I have a simple question on notation.
Let $S$ be a Henselian trait with closed point $s$ (with finite residue field $k$) and generic point $\eta$. Let $X/S$ be a variety. Then, we have the functor
$$R\Psi:D^b_c((X_\eta)_\mathrm{\acute{e}t},\overline{\mathbb{Q}_\ell})\to D^b_c(X_s\times_s \eta,\overline{\mathbb{Q}_\ell})$$
where $D^b_c(X_s\times_s\eta,\overline{\mathbb{Q}_\ell})$ denotes the category of constructible $\overline{\mathbb{Q}_\ell}$-sheaves on $X_{\overline{s}}$ with "an action of $\mathrm{Gal}(\overline{\eta}/\eta)$ compatible with the action of $\mathrm{Gal}(\overline{s}/s)$." This means (a la "Le Formalisme de Cycles Evanescents" in SGA 7) if, for example, we're dealing with a constructible $\overline{\mathbb{Q}_\ell}$-sheaf $\mathcal{F}$ on $X_{\overline{s}}$, that for all $g\in \mathrm{Gal}(\overline{\eta}/\eta)$ we have isomorphisms:
$$\sigma(g):\overline{g}_\ast \mathcal{F}\to\mathcal{F}$$ (where $\overline{g}\in\mathrm{Gal}(\overline{s}/s)$) such that $\sigma(gh)=\sigma(g)\sigma(h)$.
Something which I commonly see is the following. People say that for $x\in X_s(k)$ that considering "$(R\Psi\overline{\mathbb{Q}_\ell})_x$" one gets an element of the derived category of finite-dimensional $\mathrm{Gal}(\overline{\eta}/\eta)$-representations.
Questions:
1) What does $(R\Psi\overline{\mathbb{Q}_\ell})_x$ even mean? This doesn't make any literal sense to me. Here are two possibilities I've considered:
a) If I forget the extra structure of the $\mathrm{Gal}(\overline{\eta}/\eta)$ action, it doesn't make sense (unless I am being silly) to take the stalk an $\overline{\mathbb{Q}_\ell}$-sheaf at a point $x\in X_s(k)$. One could interpret it at the choice of $\overline{\eta}$ gives you a canonical $\overline{x}\in X_{\overline{s}}(\overline{k})$ and so $(R\Psi\overline{\mathbb{Q}_\ell})_x$ might be shorthand for $(R\Psi\overline{\mathbb{Q}_\ell})_{\overline{x}}$. If that's the case, I don't see why it's $\mathrm{Gal}(\overline{\eta}/\eta)$-stable, so that one actually gets an action of $\mathrm{Gal}(\overline{\eta}/\eta)$.

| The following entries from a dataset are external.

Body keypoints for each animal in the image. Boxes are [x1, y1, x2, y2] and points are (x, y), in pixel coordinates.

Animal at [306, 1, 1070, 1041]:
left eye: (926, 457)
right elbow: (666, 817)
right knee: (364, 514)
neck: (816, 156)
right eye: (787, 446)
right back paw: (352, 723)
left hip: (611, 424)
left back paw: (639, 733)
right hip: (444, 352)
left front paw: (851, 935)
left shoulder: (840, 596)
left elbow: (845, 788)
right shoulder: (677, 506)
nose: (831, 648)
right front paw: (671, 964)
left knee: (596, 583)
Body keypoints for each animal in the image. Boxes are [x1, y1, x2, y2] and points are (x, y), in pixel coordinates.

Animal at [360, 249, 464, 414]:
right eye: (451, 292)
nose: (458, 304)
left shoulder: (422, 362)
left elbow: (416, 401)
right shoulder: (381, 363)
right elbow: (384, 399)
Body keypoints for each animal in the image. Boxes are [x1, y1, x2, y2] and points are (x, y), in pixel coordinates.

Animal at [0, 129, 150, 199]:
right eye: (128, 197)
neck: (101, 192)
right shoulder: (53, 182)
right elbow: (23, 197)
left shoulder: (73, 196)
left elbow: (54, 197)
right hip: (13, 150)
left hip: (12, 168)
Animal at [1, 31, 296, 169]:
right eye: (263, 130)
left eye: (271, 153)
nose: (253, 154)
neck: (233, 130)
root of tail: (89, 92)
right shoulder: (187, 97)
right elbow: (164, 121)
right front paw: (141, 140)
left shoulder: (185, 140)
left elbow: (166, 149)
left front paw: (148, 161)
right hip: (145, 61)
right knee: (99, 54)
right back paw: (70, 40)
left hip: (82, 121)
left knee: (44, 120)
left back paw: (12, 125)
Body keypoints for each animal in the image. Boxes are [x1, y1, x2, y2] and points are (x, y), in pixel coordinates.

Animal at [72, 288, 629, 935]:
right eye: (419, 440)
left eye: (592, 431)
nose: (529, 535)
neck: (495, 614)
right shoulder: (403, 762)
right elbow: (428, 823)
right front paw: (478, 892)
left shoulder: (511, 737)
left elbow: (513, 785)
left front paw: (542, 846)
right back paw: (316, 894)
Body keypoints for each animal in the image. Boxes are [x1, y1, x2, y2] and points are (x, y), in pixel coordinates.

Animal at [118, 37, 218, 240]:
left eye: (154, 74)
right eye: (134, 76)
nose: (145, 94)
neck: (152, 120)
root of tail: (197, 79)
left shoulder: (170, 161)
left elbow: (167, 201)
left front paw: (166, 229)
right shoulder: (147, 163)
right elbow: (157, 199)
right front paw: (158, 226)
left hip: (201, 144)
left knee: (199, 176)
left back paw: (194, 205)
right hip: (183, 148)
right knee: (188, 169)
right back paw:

b) Similar to a), but instead of taking the stalk $R\Psi\overline{\mathbb{Q}_\ell}$ thought about as an element of $D^b_c((X_s)_\mathrm{\acute{e}t},\overline{\mathbb{Q}_\ell})$ take the canonical pair $(\overline{x},\overline{\eta})$ (a point of the topos $X_s\times_s \eta$) and consider the stalk of this point. This gives the cohomology of the 'Milnor fiber', which also seems wrong. (EDIT: Ignore b) People think I'm claiming that the stalk at the point $(\overline{x},\overline{\eta})$ is not the cohomology of the Milnor fiber--I know this to be true. What I meant to say, even though I highly doubted it, that the stalk at $(\overline{x},\overline{\eta})$ was another interpretation of $(R\Psi\overline{\mathbb{Q}_\ell})_x$ but I very much don't think that now.)
2) Once I figure out what $(R\Psi\overline{\mathbb{Q}_\ell})_x$ means, how is it a finite dimensional continuous $\mathrm{Gal}(\overline{\eta}/\eta)$-representation (if not obvious from the definition).
Thanks so much!
EDIT: As examples of this notation see the second to last paragraph on page 13 of this article or Theorem 7.10 of this article.